I know it's sacrilegious for some to disable a security feature on a platform, but SELinux (an enhanced Linux security feature) has left me no choice but doing exactly that on Linux.
SELinux was added to Linux to give it additional security measures beyond what it inherited From Unix. By default many of the Linux distros such as Fedora have SELinux built into their kernels and enabled upon install.
The issue is that SELinux can be so restricting and obsessive about curbing malicious activity that it can also hinder normal operations leading to server stress or errors. Having been bitten by SELinux multiple times, I have vowed to deactivate it every time I install Linux on a host. The one time I forgot to disable it, the Varnish server I have setup for my company nearly died taking the company's web site along for the ride. Looking inside the messages file, this arcane message is what I saw in prodigious numbers:
setroubleshoot: SELinux is preventing irqbalance from mmap_zero access on the memprotect Unknown. For complete SELinux messages. run sealert -l efce…
I know the security sticklers would accuse me of not setting up SELinux correctly and for the record SELinux is very configurable. But my most favorite setting for SELinux is disabling it in the /etc/selinux/config file by setting SELINUX=disabled.
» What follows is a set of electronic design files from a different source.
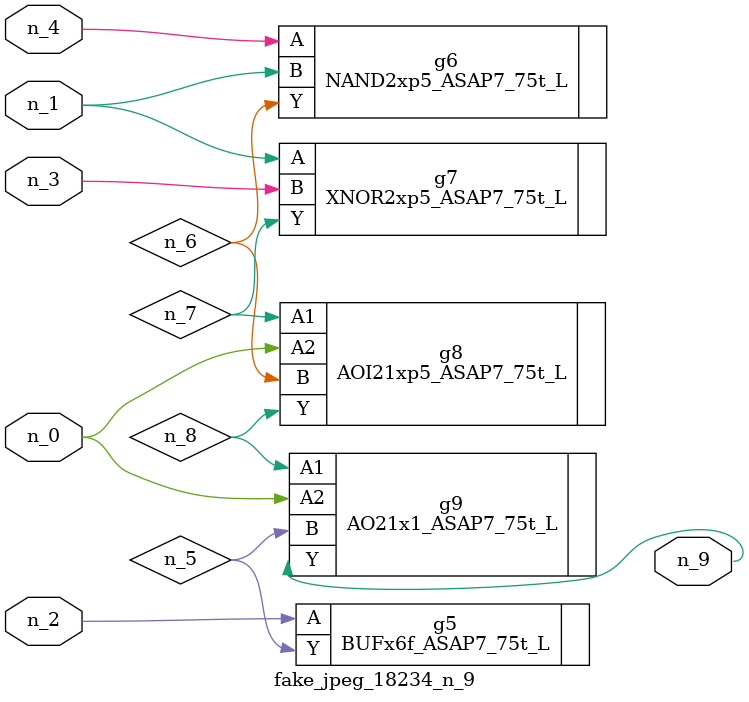
<source format=v>
module fake_jpeg_18234_n_9 (n_3, n_2, n_1, n_0, n_4, n_9);

input n_3;
input n_2;
input n_1;
input n_0;
input n_4;

output n_9;

wire n_8;
wire n_6;
wire n_5;
wire n_7;

BUFx6f_ASAP7_75t_L g5 ( 
.A(n_2),
.Y(n_5)
);

NAND2xp5_ASAP7_75t_L g6 ( 
.A(n_4),
.B(n_1),
.Y(n_6)
);

XNOR2xp5_ASAP7_75t_L g7 ( 
.A(n_1),
.B(n_3),
.Y(n_7)
);

AOI21xp5_ASAP7_75t_L g8 ( 
.A1(n_7),
.A2(n_0),
.B(n_6),
.Y(n_8)
);

AO21x1_ASAP7_75t_L g9 ( 
.A1(n_8),
.A2(n_0),
.B(n_5),
.Y(n_9)
);


endmodule
</source>
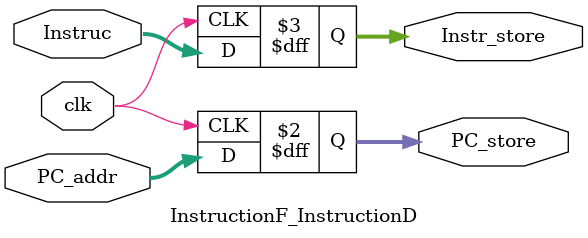
<source format=v>
`timescale 1ns / 1ps


module InstructionF_InstructionD(

    input clk,
    input [63:0] PC_addr,
    input [31:0] Instruc,
    output reg [63:0] PC_store,
    output reg [31:0] Instr_store
);




always @(negedge clk) begin
    PC_store = PC_addr;
    Instr_store = Instruc;
    
end

endmodule

</source>
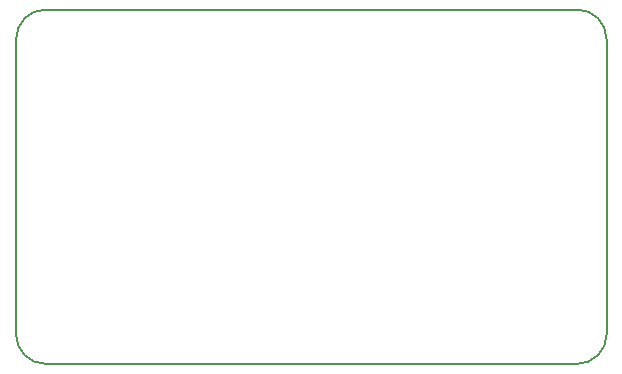
<source format=gko>
G04*
G04 #@! TF.GenerationSoftware,Altium Limited,Altium Designer,21.2.1 (34)*
G04*
G04 Layer_Color=16711935*
%FSTAX24Y24*%
%MOIN*%
G70*
G04*
G04 #@! TF.SameCoordinates,890909AC-F37D-4DBD-918D-0C65A5470773*
G04*
G04*
G04 #@! TF.FilePolarity,Positive*
G04*
G01*
G75*
%ADD11C,0.0079*%
D11*
X029528Y011811D02*
G03*
X030512Y012795I0J000984D01*
G01*
Y022638D02*
G03*
X029528Y023622I-000984J0D01*
G01*
X011811D02*
G03*
X010827Y022638I0J-000984D01*
G01*
Y012795D02*
G03*
X011811Y011811I000984J0D01*
G01*
X029528D01*
X030512Y012795D02*
Y022638D01*
X011811Y023622D02*
X029528D01*
X010827Y012795D02*
Y022638D01*
M02*

</source>
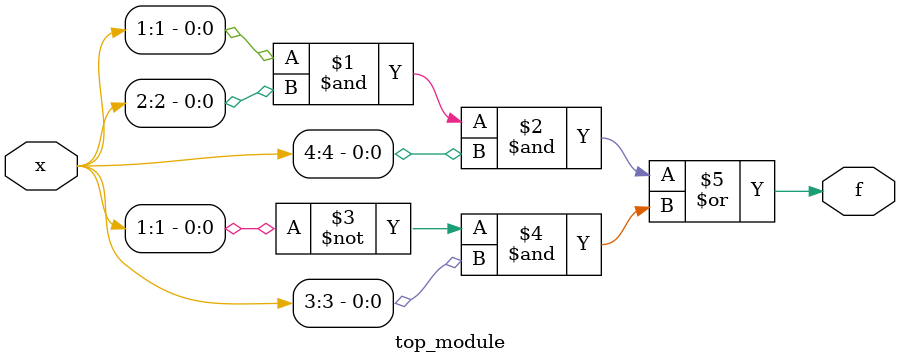
<source format=v>
module top_module (
    input [4:1] x, 
    output f );
    assign f=(x[1]&x[2]&x[4])|(~x[1]&x[3]);
endmodule

</source>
I don't have the time nor the inclination to learn SELinux's every minutia, which may or may not protect my hosts completely anyways. The old fashion file permissions, file ownership, suexec, sudo, suid, running daemons with least privilege, and a good dose of firewalling is good enough for me. Feel free to disagree.
I am trying to learn to live with Selinux - I understand why it should be there, but every time I am aware of it - it is simply getting in the way of what I am trying to acheive and hasn't once prevented an intrusion. The problem is that the selinux-policy guy is pretty unpleasant about it - leading to people to disable selinux.